* _Work item A_: In the email about adding SEEK_DATA/SEEK_HOLE to XFS, which version attempt of the patch does Jeff Liu say this is?
* _Work item B_: Write the next part of the email about adding SEEK_DATA/SEEK_HOLE to XFS, picking up after its final line.

Provided text Block Start

From: Jeff Liu <jeff.liu@oracle.com>
To: Christoph Hellwig <hch@infradead.org>
Cc: Chris Mason <chris.mason@oracle.com>, xfs@oss.sgi.com
Subject: Re: [PATCH] Introduce SEEK_DATA/SEEK_HOLE to XFS V2
Date: Wed, 23 Nov 2011 22:00:28 +0800 [thread overview]
Message-ID: <4ECCFC7C.7010207@oracle.com> (raw)
In-Reply-To: <20111123094049.GA5465@infradead.org>
Hi Christoph,
On 11/23/2011 05:40 PM, Christoph Hellwig wrote:
> On Tue, Nov 22, 2011 at 04:19:45PM +0800, Jeff Liu wrote:
>> Hello,
>>
>> This is the V2 attempt to add SEEK_DATA/SEEK_HOLE to XFS.
>
> Thanks Jeff, this looks pretty good for "simple" implementation,
> I only have a few rather cosmetic comments.

Provided text Block End
Information given Block Start

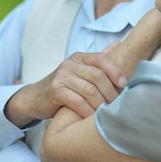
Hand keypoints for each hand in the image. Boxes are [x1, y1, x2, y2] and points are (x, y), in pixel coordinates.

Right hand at [4, 49, 125, 127]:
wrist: (35, 97)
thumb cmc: (64, 85)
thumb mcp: (80, 70)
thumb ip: (99, 59)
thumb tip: (119, 43)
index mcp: (79, 57)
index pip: (101, 59)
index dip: (115, 71)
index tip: (124, 84)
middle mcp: (70, 64)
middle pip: (97, 76)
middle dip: (110, 92)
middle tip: (117, 104)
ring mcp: (61, 76)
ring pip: (89, 90)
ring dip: (101, 104)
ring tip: (107, 113)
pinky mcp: (55, 90)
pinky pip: (77, 101)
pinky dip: (88, 111)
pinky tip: (92, 118)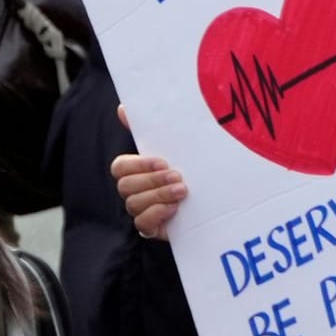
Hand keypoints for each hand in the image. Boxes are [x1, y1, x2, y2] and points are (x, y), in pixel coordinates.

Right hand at [111, 104, 185, 240]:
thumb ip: (151, 129)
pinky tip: (175, 209)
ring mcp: (142, 210)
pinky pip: (142, 224)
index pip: (119, 167)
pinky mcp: (152, 228)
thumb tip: (123, 107)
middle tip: (177, 176)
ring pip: (133, 204)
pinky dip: (157, 214)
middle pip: (125, 186)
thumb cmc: (191, 168)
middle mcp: (136, 190)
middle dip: (151, 181)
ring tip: (182, 191)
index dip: (138, 165)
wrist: (216, 198)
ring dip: (158, 195)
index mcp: (137, 170)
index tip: (162, 161)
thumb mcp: (176, 146)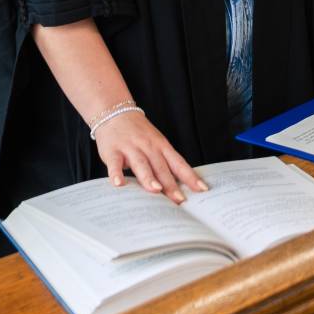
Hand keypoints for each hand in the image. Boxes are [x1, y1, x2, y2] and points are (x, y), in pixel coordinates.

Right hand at [93, 110, 207, 202]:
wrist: (115, 113)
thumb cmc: (139, 134)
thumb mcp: (156, 143)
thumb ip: (164, 163)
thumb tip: (178, 189)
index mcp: (162, 146)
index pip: (179, 163)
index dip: (190, 176)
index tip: (201, 190)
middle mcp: (148, 147)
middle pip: (162, 167)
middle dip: (171, 184)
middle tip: (179, 200)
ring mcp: (130, 148)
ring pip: (141, 164)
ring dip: (149, 178)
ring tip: (156, 190)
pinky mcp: (112, 151)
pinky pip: (115, 164)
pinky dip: (116, 173)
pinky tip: (119, 184)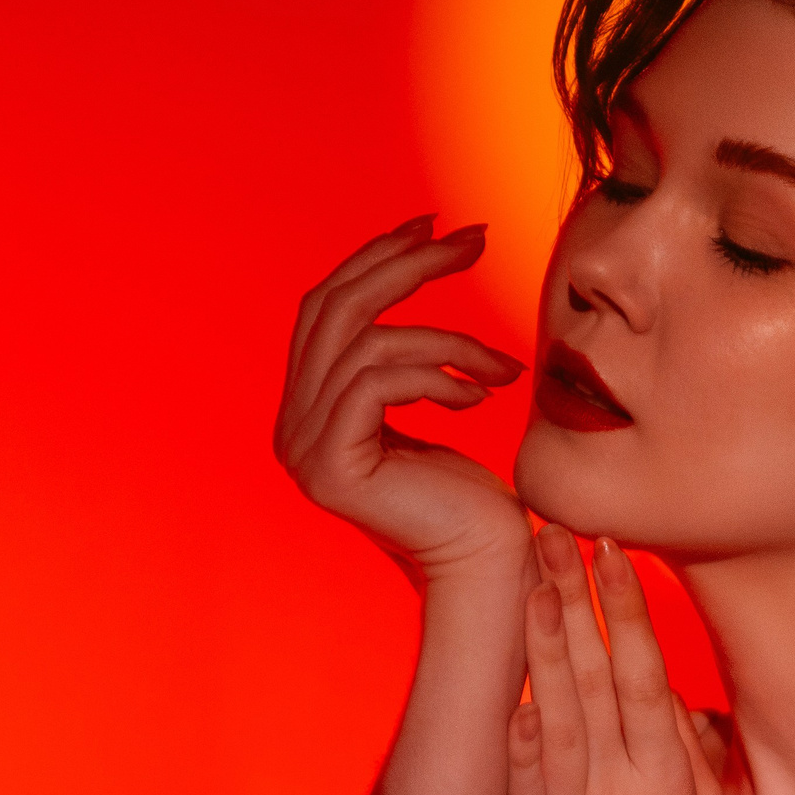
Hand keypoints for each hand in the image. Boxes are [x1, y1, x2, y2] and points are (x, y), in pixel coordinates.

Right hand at [274, 216, 528, 585]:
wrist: (487, 569)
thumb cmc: (472, 496)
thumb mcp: (427, 402)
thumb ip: (397, 352)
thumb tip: (404, 260)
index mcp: (307, 407)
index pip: (327, 306)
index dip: (376, 257)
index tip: (434, 225)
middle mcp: (292, 426)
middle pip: (337, 309)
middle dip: (409, 264)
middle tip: (474, 240)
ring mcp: (304, 449)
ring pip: (367, 343)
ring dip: (448, 339)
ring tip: (502, 366)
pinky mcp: (332, 467)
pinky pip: (378, 382)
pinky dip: (437, 374)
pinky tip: (480, 394)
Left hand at [505, 528, 722, 794]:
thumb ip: (697, 757)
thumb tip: (686, 705)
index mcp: (666, 776)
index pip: (645, 674)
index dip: (628, 610)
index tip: (612, 552)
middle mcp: (620, 784)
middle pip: (595, 677)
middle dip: (575, 600)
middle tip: (552, 535)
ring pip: (558, 712)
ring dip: (544, 645)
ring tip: (529, 583)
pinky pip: (527, 782)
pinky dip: (520, 738)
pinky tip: (512, 693)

Information given Block End

* _Expected output A_: It is the V2 attempt.

* _Expected output B_:
Thanks for your comments.
>
> Do you plan on updating Josef's old xfstests support patch for
> SEEK_DATA/SEEK_HOLE?
Sure!
Additionally, how about if I write two test cases, only to update
Josef's patch, another to perform a copy tests. i.e, create a sparse
file with dozens of holes, copy it via read/write, and then verify the
contents through cmp(1) for further checking?
> Also it would be nice to do the pagecache
> probing for dirty unwritten extents next to get a better quality
> of implementation.
Ok, I'll try to implement it in next post.
>
>> +STATIC int
>> +xfs_seek_data(
>> + struct xfs_inode *ip,
>> + loff_t *start)
>> +{
>
> In the XFS code we generally tab-aling the paramter names, just like
> you already did for the local variables:
>
> STATIC int
> xfs_seek_data(
> struct xfs_inode *ip,
> loff_t *start)
>
> (that also applies for a few other functions)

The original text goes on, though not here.